* _Source passage_
* * *

Speaking Out Against Injustice: Lillian Smith’s Legacy Inspires New Generations

In 1964 Ebony magazine called Lillian Smith “one of the most widely read writers on race relations.” Yet today many people are unfamiliar with the Clayton, Georgia, writer of such works as Strange Fruit (1944) and Killers of the Dream (1949). Smith was one of the first white southern writers to confront racism, denouncing segregation as “spiritual lynching,” and to champion civil rights.

Georgia Humanities supported the production of the documentary Lillian Smith: Breaking the Silence as well as twenty-six in-person and virtual screenings in 2020. This timely and important film—by father-and-son filmmakers Hal and Henry Jacobs—explores Smith’s life and legacy, and her courage and persistence in speaking out publicly for freedom and justice. The film’s relevance in the twenty-first century is evident, as some members of our society face new forms of intolerance and discrimination.

Lillian Smith: Breaking the Silence received the Best Full-Length Documentary Award from the 2020 Morehouse College Human Rights Film Festival and the Georgia Made Award from the 2020 Macon Film Festival.

For information about hosting a screening, visit the website LillianSmithDoc.com.

* * *

* _Material provided_
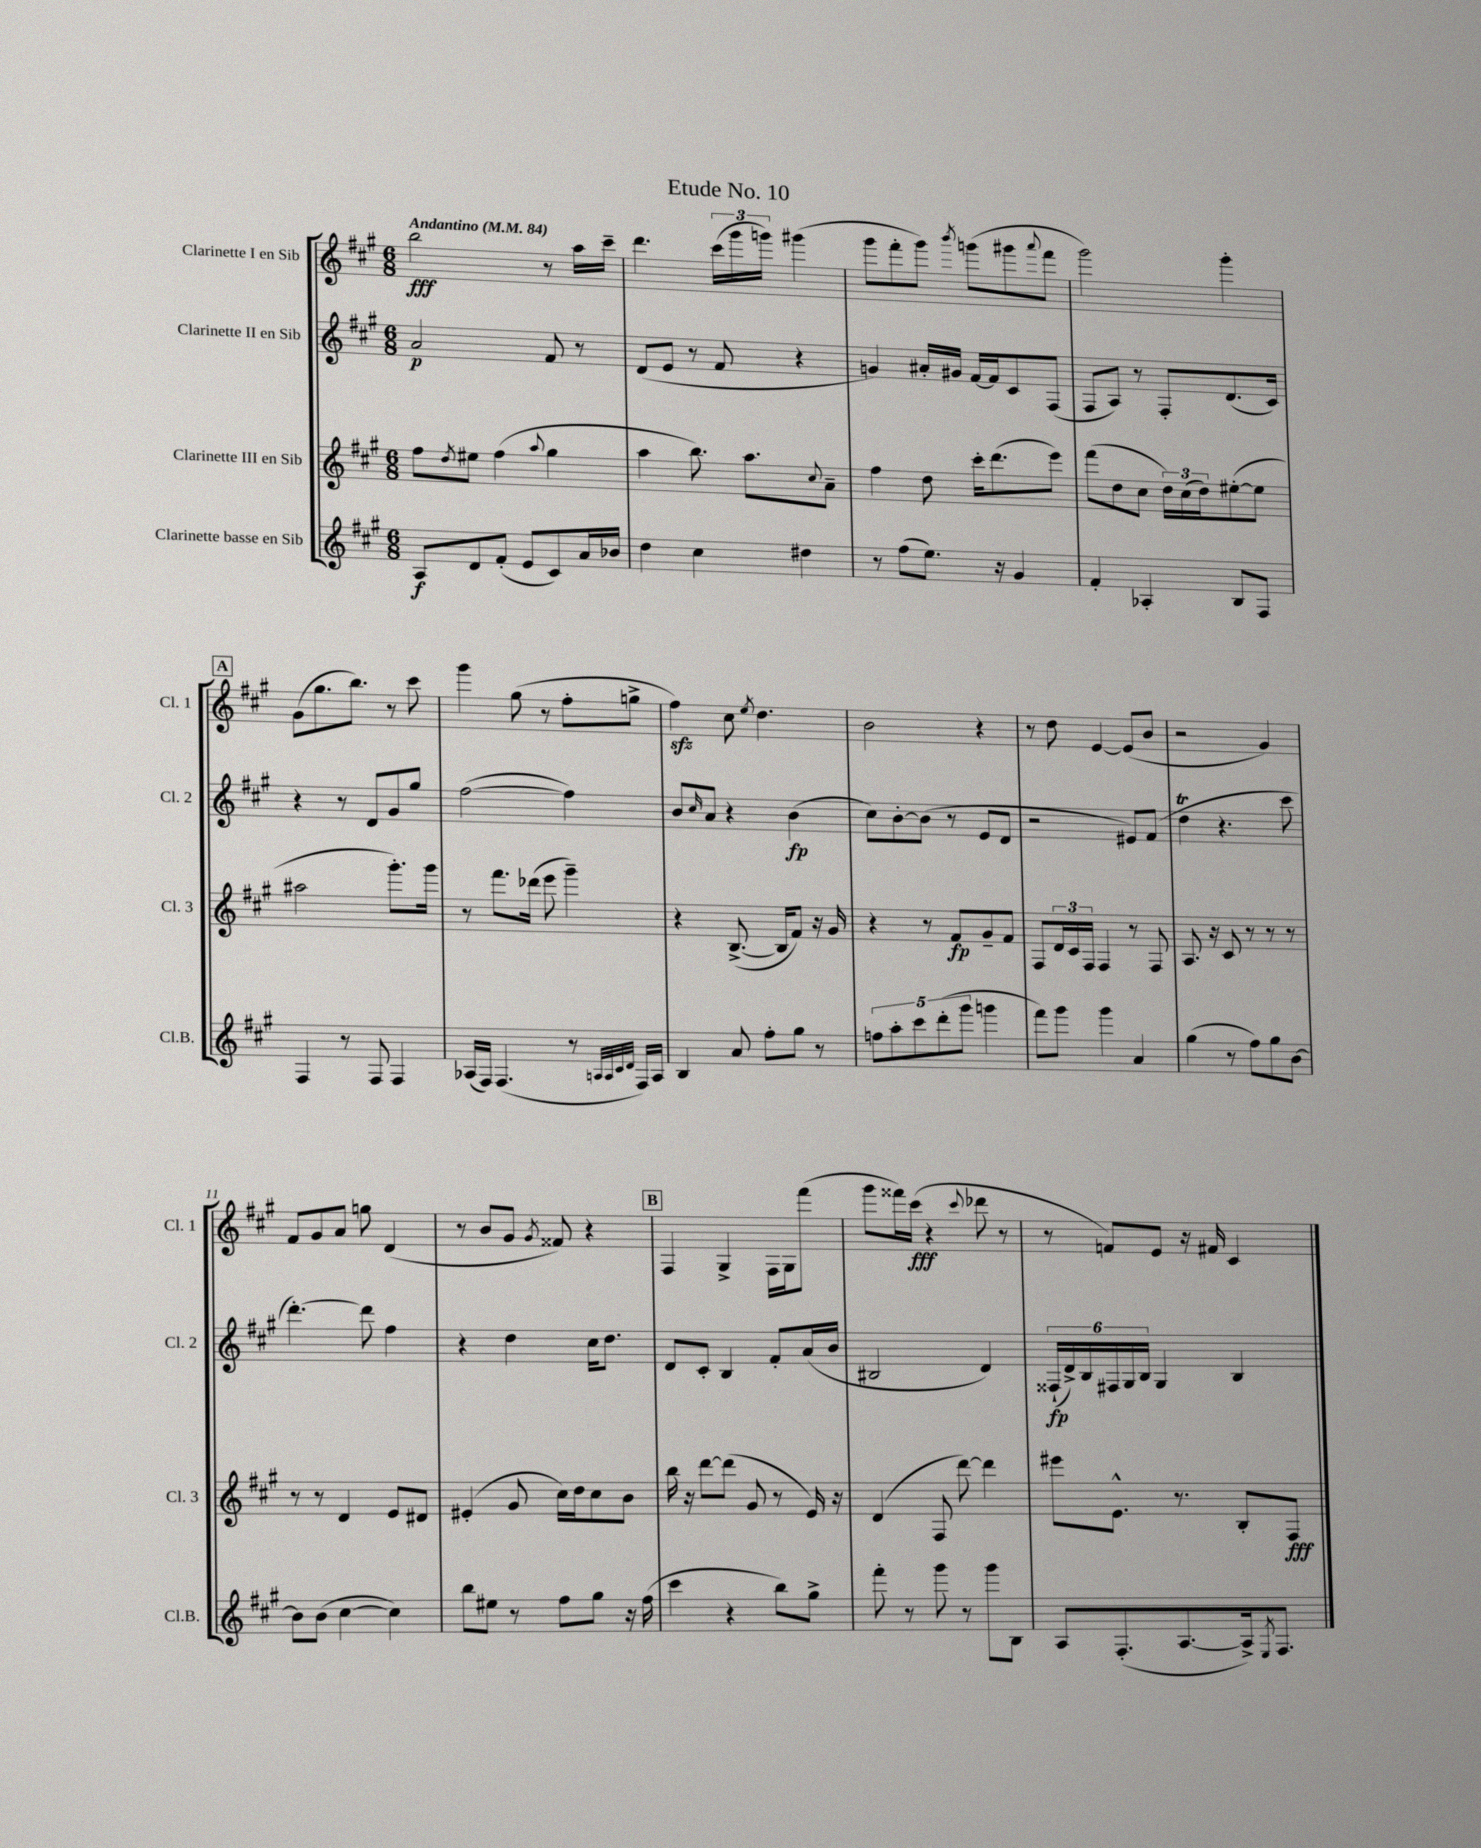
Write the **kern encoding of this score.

* * *

* _Work instructions_
[1] In the Lillian Smith article, what award did the documentary receive from the 2020 Macon Film Festival?
[2] Write out everything in the Lillian Smith article from "In 1964 Ebony" down to "champion civil rights.".
The data is separate from the Lillian Smith article.

* _Exercise answers_
[1] The Georgia Made Award.

[2]
In 1964 Ebony magazine called Lillian Smith “one of the most widely read writers on race relations.” Yet today many people are unfamiliar with the Clayton, Georgia, writer of such works as Strange Fruit (1944) and Killers of the Dream (1949). Smith was one of the first white southern writers to confront racism, denouncing segregation as “spiritual lynching,” and to champion civil rights.